REQUIRED WORK –
Give back every line of the data exactly. Pictures are not part of the copy.

[Data entries]
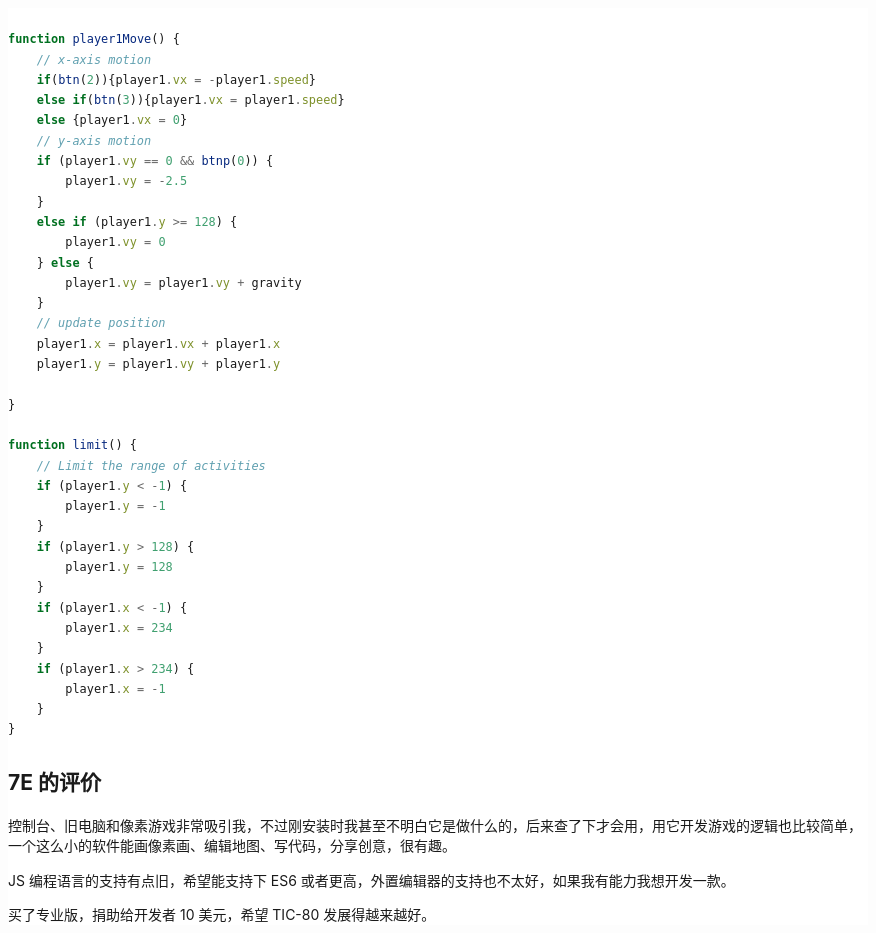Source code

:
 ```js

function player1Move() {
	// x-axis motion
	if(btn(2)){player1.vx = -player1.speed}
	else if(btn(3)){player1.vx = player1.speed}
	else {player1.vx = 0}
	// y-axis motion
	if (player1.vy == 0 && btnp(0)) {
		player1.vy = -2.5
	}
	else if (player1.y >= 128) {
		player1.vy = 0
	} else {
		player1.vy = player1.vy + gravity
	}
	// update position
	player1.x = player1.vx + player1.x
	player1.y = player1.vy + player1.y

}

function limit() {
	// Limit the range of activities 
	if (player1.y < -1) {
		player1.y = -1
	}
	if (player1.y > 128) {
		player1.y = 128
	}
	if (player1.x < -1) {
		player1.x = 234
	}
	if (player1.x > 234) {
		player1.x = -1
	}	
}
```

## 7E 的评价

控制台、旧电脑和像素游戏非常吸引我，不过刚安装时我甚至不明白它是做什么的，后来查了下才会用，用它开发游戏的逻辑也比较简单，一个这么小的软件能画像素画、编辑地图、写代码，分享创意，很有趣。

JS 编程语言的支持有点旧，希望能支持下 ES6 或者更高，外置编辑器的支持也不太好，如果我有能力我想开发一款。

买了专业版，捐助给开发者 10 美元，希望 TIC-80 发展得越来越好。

OUTPUT OF THE EXERCISE –
Source code

:
 ```js

function player1Move() {
	// x-axis motion
	if(btn(2)){player1.vx = -player1.speed}
	else if(btn(3)){player1.vx = player1.speed}
	else {player1.vx = 0}
	// y-axis motion
	if (player1.vy == 0 && btnp(0)) {
		player1.vy = -2.5
	}
	else if (player1.y >= 128) {
		player1.vy = 0
	} else {
		player1.vy = player1.vy + gravity
	}
	// update position
	player1.x = player1.vx + player1.x
	player1.y = player1.vy + player1.y

}

function limit() {
	// Limit the range of activities 
	if (player1.y < -1) {
		player1.y = -1
	}
	if (player1.y > 128) {
		player1.y = 128
	}
	if (player1.x < -1) {
		player1.x = 234
	}
	if (player1.x > 234) {
		player1.x = -1
	}	
}
```

## 7E 的评价

控制台、旧电脑和像素游戏非常吸引我，不过刚安装时我甚至不明白它是做什么的，后来查了下才会用，用它开发游戏的逻辑也比较简单，一个这么小的软件能画像素画、编辑地图、写代码，分享创意，很有趣。

JS 编程语言的支持有点旧，希望能支持下 ES6 或者更高，外置编辑器的支持也不太好，如果我有能力我想开发一款。

买了专业版，捐助给开发者 10 美元，希望 TIC-80 发展得越来越好。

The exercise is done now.